G8 causes tremors in Italian town

Italian Prime Minister Silvio Berlusconi greets U.S. President Barack Obama at the start of the Group of Eight summit in L'Aquila, central Italy -- July 8, 2009.

TEXT OF STORY

Bill Radke: President Obama has arrived in Italy for his first Group of Eight summit. World leaders are talking about ways to ease the global recession. The Italian government would also like to give economic and emotional support to local earthquake survivors. But reporter Megan Williams says that effort has not gone over so well.


Megan Williams: The goal of this week's G8 in Italy is to fuel commitment to fighting hunger, curbing carbon emissions and promoting economic growth.

The preparations, though, have fuelled resentment.
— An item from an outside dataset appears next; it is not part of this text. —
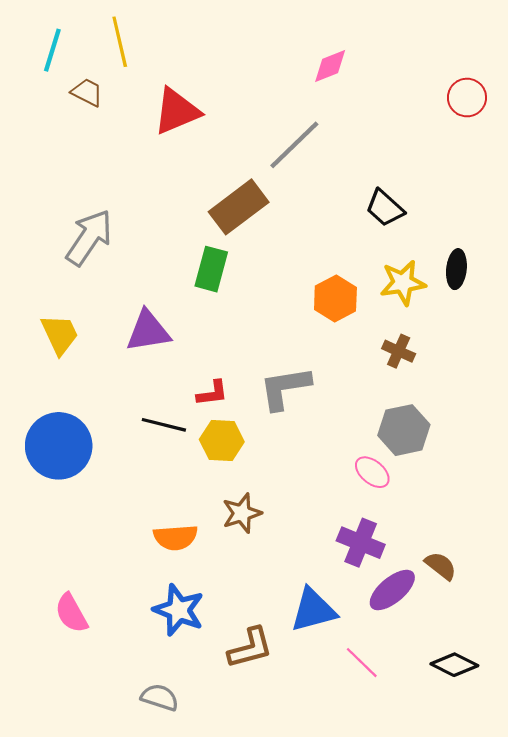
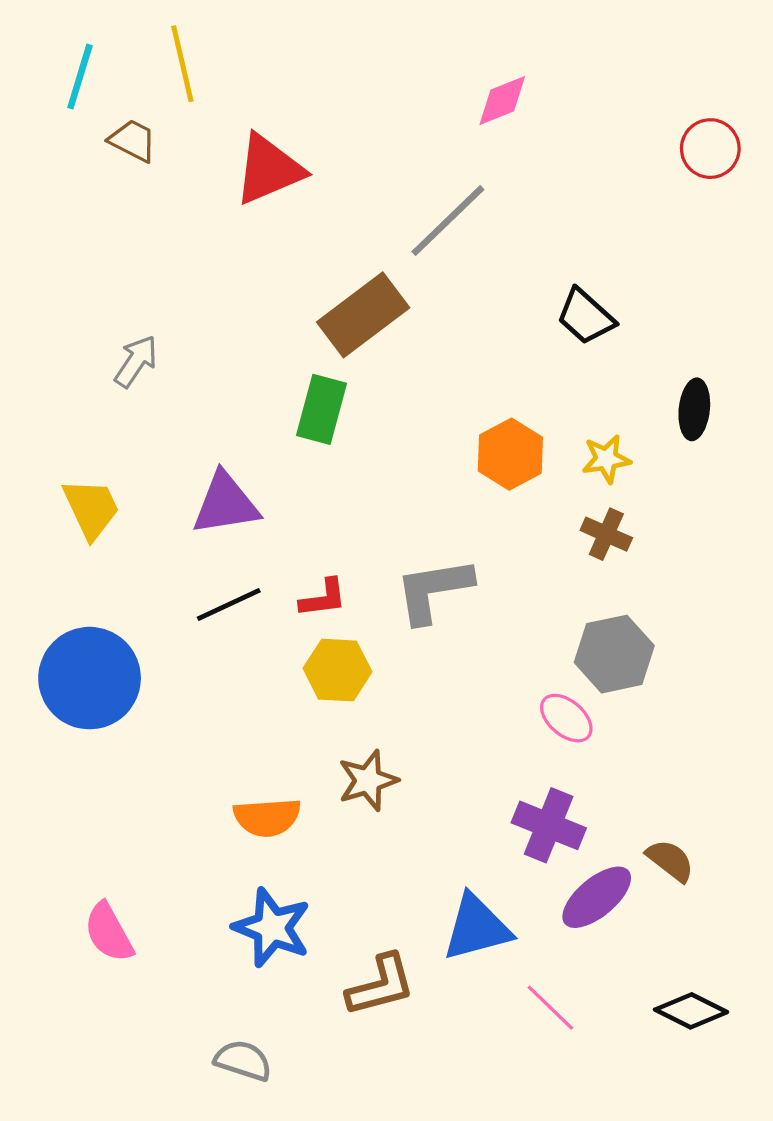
gray arrow: (89, 237) -> (136, 361), size x0.6
yellow star: (403, 283) -> (606, 459), moved, size x0.7
black line: (164, 425) -> (229, 604), moved, turned -39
Italy decided to hold the G8 in the earthquake-destroyed town of L'Aquila, supposedly to help pump money into the region through foreign joint ventures -- 50,000 earthquake survivors are still homeless, many in tents. Recently, earthquake tremors in the area have prompted more people to leave their homes.

The homeless complain the government has ignored their plight at the expense of the G8 preparations, while everyone from foreign delegations to opposition politicians grumble about lack of focus.

Instead of preparing the agenda for the G8, Prime Minister Silvio Berlusconi has been chasing skirts, said opposition leader Antonio Di Pietro, referring to the recent scandal involving Italy's leader and escorts.

In L'Aquila, I'm Megan Williams for Marketplace.